ASSIGNMENT:
Reproduce the text of every record below word for word, omitting the pictures.

☆ ☆ ☆

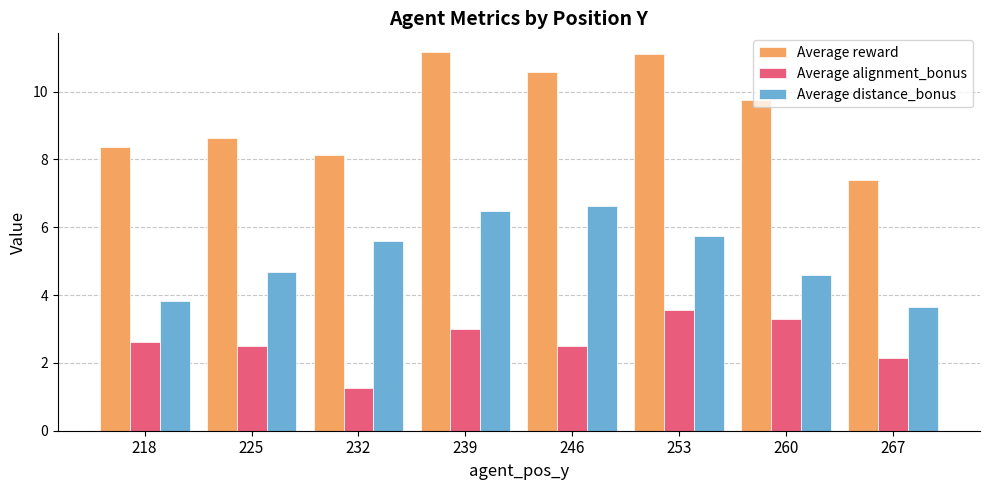

Count the number of categories in the chart.

8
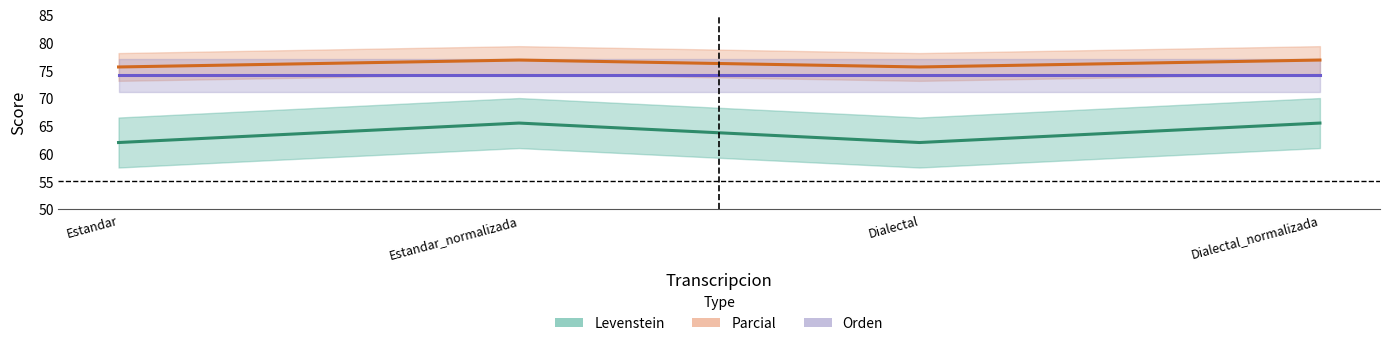

The Levenstein series shows 19.2 at Estandar. True or false?

False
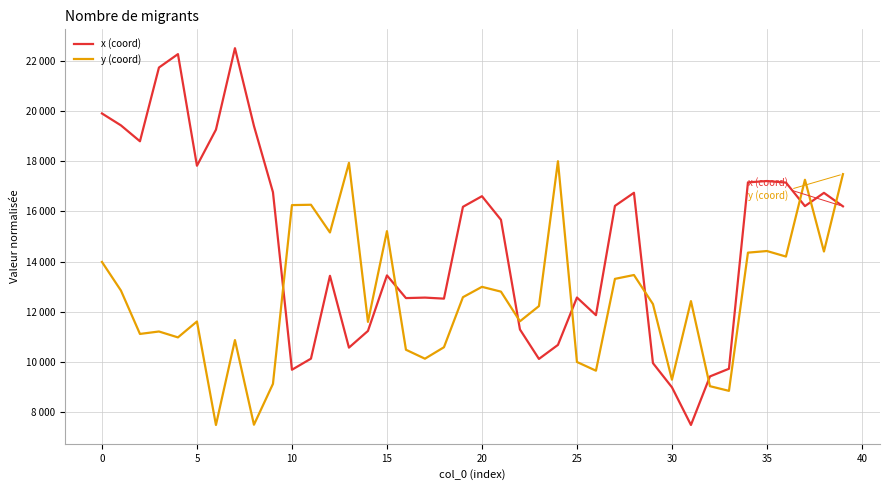

Does the chart display data point markers on the line(s)?

No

☆ ☆ ☆

RESPONSE TO THE TASK:
Count the number of categories in the chart.

8

The Levenstein series shows 19.2 at Estandar. True or false?

False

Does the chart display data point markers on the line(s)?

No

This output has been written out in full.